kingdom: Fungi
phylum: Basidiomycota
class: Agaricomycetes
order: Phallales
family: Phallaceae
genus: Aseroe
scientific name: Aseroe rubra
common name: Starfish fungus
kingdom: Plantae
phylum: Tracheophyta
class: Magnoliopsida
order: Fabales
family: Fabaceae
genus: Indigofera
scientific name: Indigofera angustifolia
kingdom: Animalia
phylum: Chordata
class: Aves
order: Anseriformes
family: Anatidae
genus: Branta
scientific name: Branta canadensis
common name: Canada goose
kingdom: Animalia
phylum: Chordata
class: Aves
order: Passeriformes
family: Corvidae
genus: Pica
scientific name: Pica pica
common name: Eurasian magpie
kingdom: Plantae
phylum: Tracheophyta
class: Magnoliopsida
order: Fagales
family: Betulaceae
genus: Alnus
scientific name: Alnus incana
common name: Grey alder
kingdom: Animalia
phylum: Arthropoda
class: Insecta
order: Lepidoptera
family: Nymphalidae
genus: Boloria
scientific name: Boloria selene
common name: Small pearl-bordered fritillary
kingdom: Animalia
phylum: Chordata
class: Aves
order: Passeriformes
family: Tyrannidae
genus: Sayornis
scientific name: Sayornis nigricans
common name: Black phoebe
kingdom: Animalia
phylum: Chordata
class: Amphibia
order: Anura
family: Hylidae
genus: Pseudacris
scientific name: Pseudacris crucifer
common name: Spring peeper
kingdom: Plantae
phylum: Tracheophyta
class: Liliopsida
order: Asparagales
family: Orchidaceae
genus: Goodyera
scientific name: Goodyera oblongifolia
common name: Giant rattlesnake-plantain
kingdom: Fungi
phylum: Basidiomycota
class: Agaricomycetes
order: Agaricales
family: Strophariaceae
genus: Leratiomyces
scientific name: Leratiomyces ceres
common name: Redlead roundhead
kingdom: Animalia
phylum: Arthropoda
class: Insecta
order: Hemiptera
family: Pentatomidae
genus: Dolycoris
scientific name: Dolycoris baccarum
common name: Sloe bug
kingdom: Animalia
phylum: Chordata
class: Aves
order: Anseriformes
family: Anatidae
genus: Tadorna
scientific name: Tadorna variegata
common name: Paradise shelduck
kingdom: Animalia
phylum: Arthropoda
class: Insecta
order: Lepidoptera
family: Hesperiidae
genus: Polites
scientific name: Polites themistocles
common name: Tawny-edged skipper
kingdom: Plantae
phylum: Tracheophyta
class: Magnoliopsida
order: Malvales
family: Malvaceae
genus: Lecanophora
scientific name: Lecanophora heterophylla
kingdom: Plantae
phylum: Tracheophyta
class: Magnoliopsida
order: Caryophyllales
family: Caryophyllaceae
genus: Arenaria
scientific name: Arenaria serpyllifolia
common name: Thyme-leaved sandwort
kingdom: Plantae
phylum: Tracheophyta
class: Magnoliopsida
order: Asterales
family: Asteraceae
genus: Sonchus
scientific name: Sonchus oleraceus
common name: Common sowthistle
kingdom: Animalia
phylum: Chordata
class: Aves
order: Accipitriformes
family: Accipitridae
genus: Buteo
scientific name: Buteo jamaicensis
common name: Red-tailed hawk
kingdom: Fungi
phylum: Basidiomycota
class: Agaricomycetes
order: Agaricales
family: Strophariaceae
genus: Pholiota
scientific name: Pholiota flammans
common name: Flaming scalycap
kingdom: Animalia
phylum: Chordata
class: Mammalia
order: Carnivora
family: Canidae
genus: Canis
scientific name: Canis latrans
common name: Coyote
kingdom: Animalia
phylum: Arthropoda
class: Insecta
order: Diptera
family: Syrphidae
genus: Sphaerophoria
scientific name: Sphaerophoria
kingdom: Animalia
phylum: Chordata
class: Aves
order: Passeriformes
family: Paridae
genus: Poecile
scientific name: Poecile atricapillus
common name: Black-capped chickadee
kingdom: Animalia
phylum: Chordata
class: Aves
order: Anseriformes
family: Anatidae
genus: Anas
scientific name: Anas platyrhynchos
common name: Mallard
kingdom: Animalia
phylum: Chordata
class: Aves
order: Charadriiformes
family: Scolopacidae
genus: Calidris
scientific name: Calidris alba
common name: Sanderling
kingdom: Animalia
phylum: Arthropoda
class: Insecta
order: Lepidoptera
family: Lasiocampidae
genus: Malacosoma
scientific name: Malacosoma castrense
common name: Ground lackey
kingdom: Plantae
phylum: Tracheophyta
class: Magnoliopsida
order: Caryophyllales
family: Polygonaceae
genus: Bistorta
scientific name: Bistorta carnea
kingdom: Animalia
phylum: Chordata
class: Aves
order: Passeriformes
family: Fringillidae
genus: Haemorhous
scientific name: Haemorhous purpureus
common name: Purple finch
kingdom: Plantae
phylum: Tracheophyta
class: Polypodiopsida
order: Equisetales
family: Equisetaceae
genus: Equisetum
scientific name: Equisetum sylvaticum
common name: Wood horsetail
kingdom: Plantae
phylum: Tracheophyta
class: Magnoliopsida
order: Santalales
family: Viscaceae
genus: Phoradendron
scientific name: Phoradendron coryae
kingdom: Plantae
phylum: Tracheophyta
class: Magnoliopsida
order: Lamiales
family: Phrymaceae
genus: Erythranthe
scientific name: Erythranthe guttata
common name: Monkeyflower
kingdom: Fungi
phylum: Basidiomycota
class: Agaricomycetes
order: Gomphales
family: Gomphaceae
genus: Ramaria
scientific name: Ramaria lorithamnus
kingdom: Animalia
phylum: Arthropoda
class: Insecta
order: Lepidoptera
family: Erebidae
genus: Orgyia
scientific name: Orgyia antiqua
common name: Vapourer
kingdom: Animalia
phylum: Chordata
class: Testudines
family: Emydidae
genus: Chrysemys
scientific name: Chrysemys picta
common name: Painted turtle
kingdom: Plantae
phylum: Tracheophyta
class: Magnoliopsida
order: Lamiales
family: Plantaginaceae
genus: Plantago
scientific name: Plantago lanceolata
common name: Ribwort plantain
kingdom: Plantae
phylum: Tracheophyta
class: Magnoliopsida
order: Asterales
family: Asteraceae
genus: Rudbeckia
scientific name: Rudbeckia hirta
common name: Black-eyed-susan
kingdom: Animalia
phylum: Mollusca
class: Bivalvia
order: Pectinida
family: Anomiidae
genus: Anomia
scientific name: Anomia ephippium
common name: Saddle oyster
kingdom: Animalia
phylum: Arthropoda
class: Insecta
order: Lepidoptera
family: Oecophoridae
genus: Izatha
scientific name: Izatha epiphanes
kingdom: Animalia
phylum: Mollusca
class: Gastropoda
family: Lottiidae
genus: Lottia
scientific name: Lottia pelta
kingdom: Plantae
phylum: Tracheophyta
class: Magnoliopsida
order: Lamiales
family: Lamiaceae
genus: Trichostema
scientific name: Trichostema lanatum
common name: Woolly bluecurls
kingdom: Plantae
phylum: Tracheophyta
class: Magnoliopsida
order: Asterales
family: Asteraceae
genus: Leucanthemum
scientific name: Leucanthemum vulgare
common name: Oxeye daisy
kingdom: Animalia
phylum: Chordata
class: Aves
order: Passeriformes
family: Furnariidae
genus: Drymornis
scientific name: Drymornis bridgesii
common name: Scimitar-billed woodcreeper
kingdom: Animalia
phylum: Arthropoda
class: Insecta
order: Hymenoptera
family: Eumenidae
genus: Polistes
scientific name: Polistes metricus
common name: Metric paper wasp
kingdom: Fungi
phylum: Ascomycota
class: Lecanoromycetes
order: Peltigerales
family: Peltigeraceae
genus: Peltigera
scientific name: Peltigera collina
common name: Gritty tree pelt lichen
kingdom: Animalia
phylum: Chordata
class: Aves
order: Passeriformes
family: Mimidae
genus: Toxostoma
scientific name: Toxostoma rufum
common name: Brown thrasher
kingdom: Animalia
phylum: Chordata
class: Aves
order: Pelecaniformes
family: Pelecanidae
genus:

_Your task_: Reproduce every line of the listing above word for word, in the same order.

_Task answer_:
kingdom: Fungi
phylum: Basidiomycota
class: Agaricomycetes
order: Phallales
family: Phallaceae
genus: Aseroe
scientific name: Aseroe rubra
common name: Starfish fungus
kingdom: Plantae
phylum: Tracheophyta
class: Magnoliopsida
order: Fabales
family: Fabaceae
genus: Indigofera
scientific name: Indigofera angustifolia
kingdom: Animalia
phylum: Chordata
class: Aves
order: Anseriformes
family: Anatidae
genus: Branta
scientific name: Branta canadensis
common name: Canada goose
kingdom: Animalia
phylum: Chordata
class: Aves
order: Passeriformes
family: Corvidae
genus: Pica
scientific name: Pica pica
common name: Eurasian magpie
kingdom: Plantae
phylum: Tracheophyta
class: Magnoliopsida
order: Fagales
family: Betulaceae
genus: Alnus
scientific name: Alnus incana
common name: Grey alder
kingdom: Animalia
phylum: Arthropoda
class: Insecta
order: Lepidoptera
family: Nymphalidae
genus: Boloria
scientific name: Boloria selene
common name: Small pearl-bordered fritillary
kingdom: Animalia
phylum: Chordata
class: Aves
order: Passeriformes
family: Tyrannidae
genus: Sayornis
scientific name: Sayornis nigricans
common name: Black phoebe
kingdom: Animalia
phylum: Chordata
class: Amphibia
order: Anura
family: Hylidae
genus: Pseudacris
scientific name: Pseudacris crucifer
common name: Spring peeper
kingdom: Plantae
phylum: Tracheophyta
class: Liliopsida
order: Asparagales
family: Orchidaceae
genus: Goodyera
scientific name: Goodyera oblongifolia
common name: Giant rattlesnake-plantain
kingdom: Fungi
phylum: Basidiomycota
class: Agaricomycetes
order: Agaricales
family: Strophariaceae
genus: Leratiomyces
scientific name: Leratiomyces ceres
common name: Redlead roundhead
kingdom: Animalia
phylum: Arthropoda
class: Insecta
order: Hemiptera
family: Pentatomidae
genus: Dolycoris
scientific name: Dolycoris baccarum
common name: Sloe bug
kingdom: Animalia
phylum: Chordata
class: Aves
order: Anseriformes
family: Anatidae
genus: Tadorna
scientific name: Tadorna variegata
common name: Paradise shelduck
kingdom: Animalia
phylum: Arthropoda
class: Insecta
order: Lepidoptera
family: Hesperiidae
genus: Polites
scientific name: Polites themistocles
common name: Tawny-edged skipper
kingdom: Plantae
phylum: Tracheophyta
class: Magnoliopsida
order: Malvales
family: Malvaceae
genus: Lecanophora
scientific name: Lecanophora heterophylla
kingdom: Plantae
phylum: Tracheophyta
class: Magnoliopsida
order: Caryophyllales
family: Caryophyllaceae
genus: Arenaria
scientific name: Arenaria serpyllifolia
common name: Thyme-leaved sandwort
kingdom: Plantae
phylum: Tracheophyta
class: Magnoliopsida
order: Asterales
family: Asteraceae
genus: Sonchus
scientific name: Sonchus oleraceus
common name: Common sowthistle
kingdom: Animalia
phylum: Chordata
class: Aves
order: Accipitriformes
family: Accipitridae
genus: Buteo
scientific name: Buteo jamaicensis
common name: Red-tailed hawk
kingdom: Fungi
phylum: Basidiomycota
class: Agaricomycetes
order: Agaricales
family: Strophariaceae
genus: Pholiota
scientific name: Pholiota flammans
common name: Flaming scalycap
kingdom: Animalia
phylum: Chordata
class: Mammalia
order: Carnivora
family: Canidae
genus: Canis
scientific name: Canis latrans
common name: Coyote
kingdom: Animalia
phylum: Arthropoda
class: Insecta
order: Diptera
family: Syrphidae
genus: Sphaerophoria
scientific name: Sphaerophoria
kingdom: Animalia
phylum: Chordata
class: Aves
order: Passeriformes
family: Paridae
genus: Poecile
scientific name: Poecile atricapillus
common name: Black-capped chickadee
kingdom: Animalia
phylum: Chordata
class: Aves
order: Anseriformes
family: Anatidae
genus: Anas
scientific name: Anas platyrhynchos
common name: Mallard
kingdom: Animalia
phylum: Chordata
class: Aves
order: Charadriiformes
family: Scolopacidae
genus: Calidris
scientific name: Calidris alba
common name: Sanderling
kingdom: Animalia
phylum: Arthropoda
class: Insecta
order: Lepidoptera
family: Lasiocampidae
genus: Malacosoma
scientific name: Malacosoma castrense
common name: Ground lackey
kingdom: Plantae
phylum: Tracheophyta
class: Magnoliopsida
order: Caryophyllales
family: Polygonaceae
genus: Bistorta
scientific name: Bistorta carnea
kingdom: Animalia
phylum: Chordata
class: Aves
order: Passeriformes
family: Fringillidae
genus: Haemorhous
scientific name: Haemorhous purpureus
common name: Purple finch
kingdom: Plantae
phylum: Tracheophyta
class: Polypodiopsida
order: Equisetales
family: Equisetaceae
genus: Equisetum
scientific name: Equisetum sylvaticum
common name: Wood horsetail
kingdom: Plantae
phylum: Tracheophyta
class: Magnoliopsida
order: Santalales
family: Viscaceae
genus: Phoradendron
scientific name: Phoradendron coryae
kingdom: Plantae
phylum: Tracheophyta
class: Magnoliopsida
order: Lamiales
family: Phrymaceae
genus: Erythranthe
scientific name: Erythranthe guttata
common name: Monkeyflower
kingdom: Fungi
phylum: Basidiomycota
class: Agaricomycetes
order: Gomphales
family: Gomphaceae
genus: Ramaria
scientific name: Ramaria lorithamnus
kingdom: Animalia
phylum: Arthropoda
class: Insecta
order: Lepidoptera
family: Erebidae
genus: Orgyia
scientific name: Orgyia antiqua
common name: Vapourer
kingdom: Animalia
phylum: Chordata
class: Testudines
family: Emydidae
genus: Chrysemys
scientific name: Chrysemys picta
common name: Painted turtle
kingdom: Plantae
phylum: Tracheophyta
class: Magnoliopsida
order: Lamiales
family: Plantaginaceae
genus: Plantago
scientific name: Plantago lanceolata
common name: Ribwort plantain
kingdom: Plantae
phylum: Tracheophyta
class: Magnoliopsida
order: Asterales
family: Asteraceae
genus: Rudbeckia
scientific name: Rudbeckia hirta
common name: Black-eyed-susan
kingdom: Animalia
phylum: Mollusca
class: Bivalvia
order: Pectinida
family: Anomiidae
genus: Anomia
scientific name: Anomia ephippium
common name: Saddle oyster
kingdom: Animalia
phylum: Arthropoda
class: Insecta
order: Lepidoptera
family: Oecophoridae
genus: Izatha
scientific name: Izatha epiphanes
kingdom: Animalia
phylum: Mollusca
class: Gastropoda
family: Lottiidae
genus: Lottia
scientific name: Lottia pelta
kingdom: Plantae
phylum: Tracheophyta
class: Magnoliopsida
order: Lamiales
family: Lamiaceae
genus: Trichostema
scientific name: Trichostema lanatum
common name: Woolly bluecurls
kingdom: Plantae
phylum: Tracheophyta
class: Magnoliopsida
order: Asterales
family: Asteraceae
genus: Leucanthemum
scientific name: Leucanthemum vulgare
common name: Oxeye daisy
kingdom: Animalia
phylum: Chordata
class: Aves
order: Passeriformes
family: Furnariidae
genus: Drymornis
scientific name: Drymornis bridgesii
common name: Scimitar-billed woodcreeper
kingdom: Animalia
phylum: Arthropoda
class: Insecta
order: Hymenoptera
family: Eumenidae
genus: Polistes
scientific name: Polistes metricus
common name: Metric paper wasp
kingdom: Fungi
phylum: Ascomycota
class: Lecanoromycetes
order: Peltigerales
family: Peltigeraceae
genus: Peltigera
scientific name: Peltigera collina
common name: Gritty tree pelt lichen
kingdom: Animalia
phylum: Chordata
class: Aves
order: Passeriformes
family: Mimidae
genus: Toxostoma
scientific name: Toxostoma rufum
common name: Brown thrasher
kingdom: Animalia
phylum: Chordata
class: Aves
order: Pelecaniformes
family: Pelecanidae
genus:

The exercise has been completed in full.